**ФРАГМЕНТ ДОКУМЕНТА:**

########

Три подступа к интерпретации
Опубликовано в журнале Новый Мир, номер 6, 2012
Лекманов Олег Андершанович — филолог, литературовед. Родился в 1967 году в Москве. Окончил Московский педагогический университет. Доктор филологических наук, профессор факультета филологии НИУ ВШЭ. Автор книг «Книга об акмеизме и другие работы» (Томск, 2000), «Осип Мандельштам» (М., 2004) и др. Живет в Москве.
1
В самом начале рассказа «Чистый понедельник» Иван Бунин, показывая героиню сквозь призму восприятия героя, набрасывает непроницаемый до поры до времени покров тайны на ее личность: «…она была загадочна, непонятна для меня, странны были и наши с ней отношения, — совсем близки мы все еще не были; и все это без конца держало меня в неразрешающемся напряжении, в мучительном ожидании…» (VI, 189)[1].
Ключ к личности героини и к загадке ее отношения к герою Бунин ненавязчиво протягивает внимательному читателю ближе к концу рассказа, в том месте, где она вслух цитирует обширные выдержки из древнерусской «Повести о Петре и Февронии»:
«— Я русское летописное, русские сказания так люблю, что до тех пор перечитываю то, что особенно нравится, пока наизусть не заучу. └Был в русской земле город, названием Муром, в нем же самодержствовал благоверный князь, именем Павел. И вселил к жене его диавол летучего змея на блуд. И сей змей являлся ей в естестве человеческом, зело прекрасном…”

########

**ПРЕДСТАВЛЕННЫЕ ДАННЫЕ:**
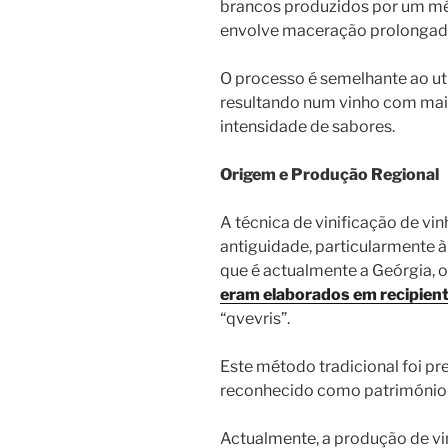
brancos produzidos por um mét
envolve maceração prolongada 
O processo é semelhante ao uti
resultando num vinho com mai
intensidade de sabores.
Origem e Produção Regional
A técnica de vinificação de vi
antiguidade, particularmente à
que é actualmente a Geórgia, 
eram elaborados em recipiente
“qvevris”.
Este método tradicional foi pr
reconhecido como património 
Actualmente, a produção de vin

########

**ИЗУЧИТЕ МАТЕРИАЛ:**
a - Воспроизведите без изменений фрагмент статьи о рассказе «Чистый понедельник» от слов «Три подступа к» до слов «Живет в Москве.» включительно.
b - Замените «processo» на «procedimento» в записях от их начала до строки со словами «antiguidade, particularmente à» включительно, ничего больше не меняя. Приведите только эти строки и не включайте в ответ изображения.
Текст и записи между собой никак не связаны.

**РЕШЕНИЯ ЗАДАНИЙ:**
a -
Три подступа к интерпретации
Опубликовано в журнале Новый Мир, номер 6, 2012
Лекманов Олег Андершанович — филолог, литературовед. Родился в 1967 году в Москве. Окончил Московский педагогический университет. Доктор филологических наук, профессор факультета филологии НИУ ВШЭ. Автор книг «Книга об акмеизме и другие работы» (Томск, 2000), «Осип Мандельштам» (М., 2004) и др. Живет в Москве.

b -
brancos produzidos por um mét
envolve maceração prolongada 
O procedimento é semelhante ao uti
resultando num vinho com mai
intensidade de sabores.
Origem e Produção Regional
A técnica de vinificação de vi
antiguidade, particularmente à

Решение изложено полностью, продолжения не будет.